DESCRIPTION OF THE TASK
Copy word for word, and only, the lines below from the one with "Right hand at" through the last.

*** Opening RECORD EXTRACTS ***

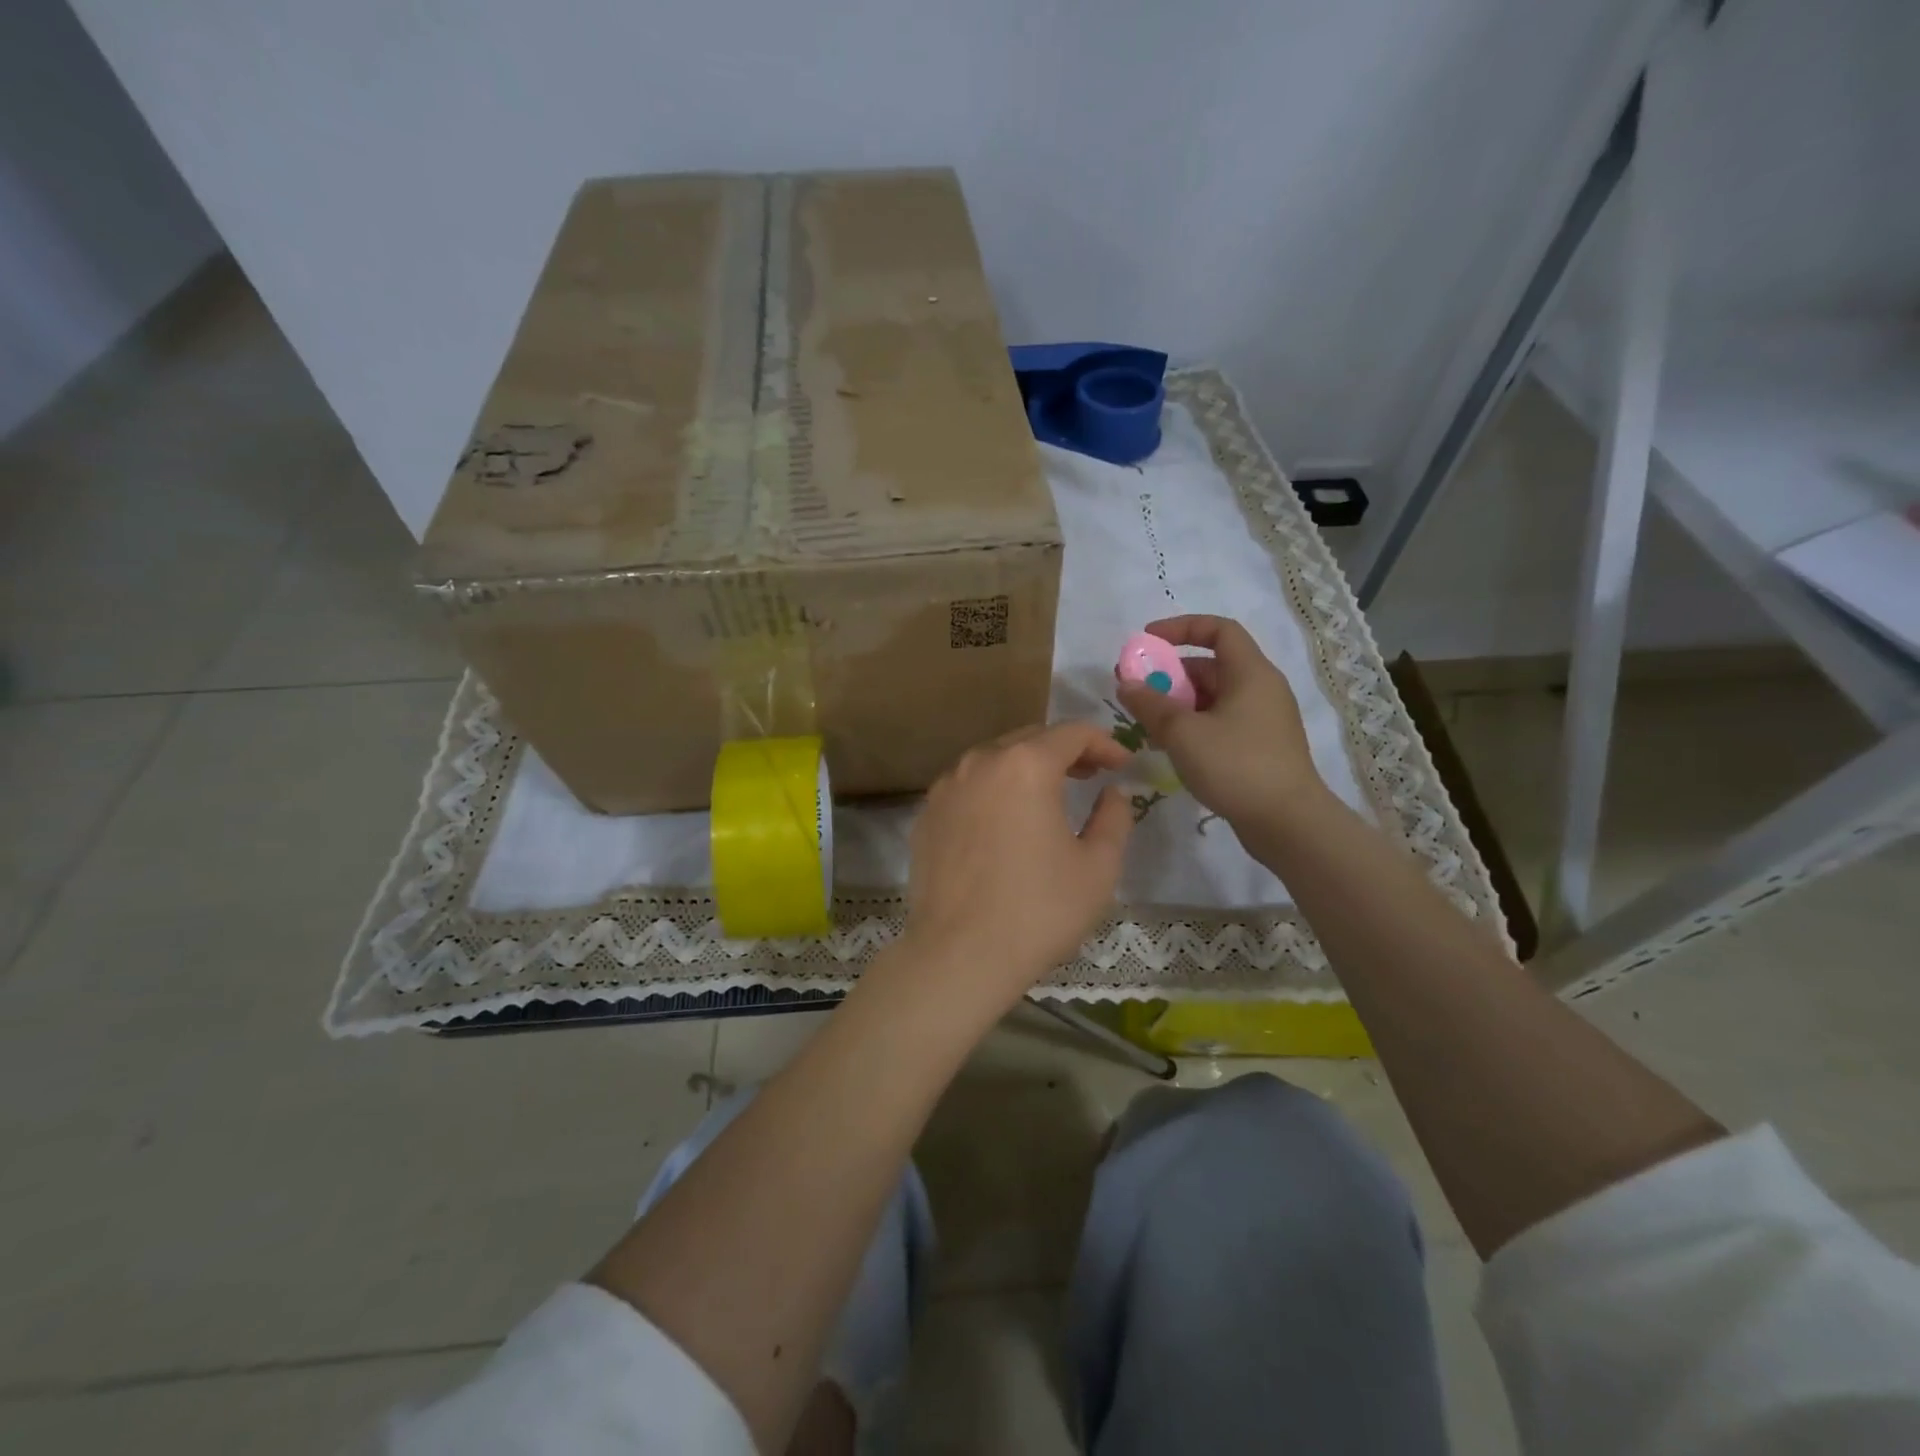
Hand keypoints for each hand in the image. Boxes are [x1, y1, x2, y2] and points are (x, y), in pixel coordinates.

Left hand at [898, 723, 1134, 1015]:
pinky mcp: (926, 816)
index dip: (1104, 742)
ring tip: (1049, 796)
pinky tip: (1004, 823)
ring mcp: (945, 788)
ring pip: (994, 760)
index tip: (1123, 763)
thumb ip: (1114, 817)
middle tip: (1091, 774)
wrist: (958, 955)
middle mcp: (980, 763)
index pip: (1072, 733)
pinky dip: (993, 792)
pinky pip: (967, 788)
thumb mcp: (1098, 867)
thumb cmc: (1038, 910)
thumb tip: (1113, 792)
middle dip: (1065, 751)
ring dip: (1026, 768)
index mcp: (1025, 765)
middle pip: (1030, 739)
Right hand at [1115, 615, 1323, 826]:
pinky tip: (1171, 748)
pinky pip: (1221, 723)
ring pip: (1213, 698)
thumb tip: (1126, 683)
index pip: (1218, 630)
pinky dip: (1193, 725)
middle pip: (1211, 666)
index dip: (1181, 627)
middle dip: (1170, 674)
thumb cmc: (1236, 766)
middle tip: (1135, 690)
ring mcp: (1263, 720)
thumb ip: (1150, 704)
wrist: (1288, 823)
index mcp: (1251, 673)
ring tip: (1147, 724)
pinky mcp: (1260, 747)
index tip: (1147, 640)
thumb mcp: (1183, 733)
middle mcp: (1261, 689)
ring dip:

*** Closing RECORD EXTRACTS ***

THE COMPLETED TASK
Right hand at [1115, 615, 1323, 826]:
pinky tip: (1171, 748)
pinky pip: (1221, 723)
ring pip: (1213, 698)
thumb tip: (1126, 683)
index pip: (1218, 630)
pinky dip: (1193, 725)
middle pip: (1211, 666)
index dip: (1181, 627)
middle dip: (1170, 674)
thumb cmc: (1236, 766)
middle tip: (1135, 690)
ring mcp: (1263, 720)
thumb ip: (1150, 704)
wrist: (1288, 823)
index mcp: (1251, 673)
ring tip: (1147, 724)
pinky mcp: (1260, 747)
index tip: (1147, 640)
thumb mcp: (1183, 733)
middle mcp: (1261, 689)
ring dip:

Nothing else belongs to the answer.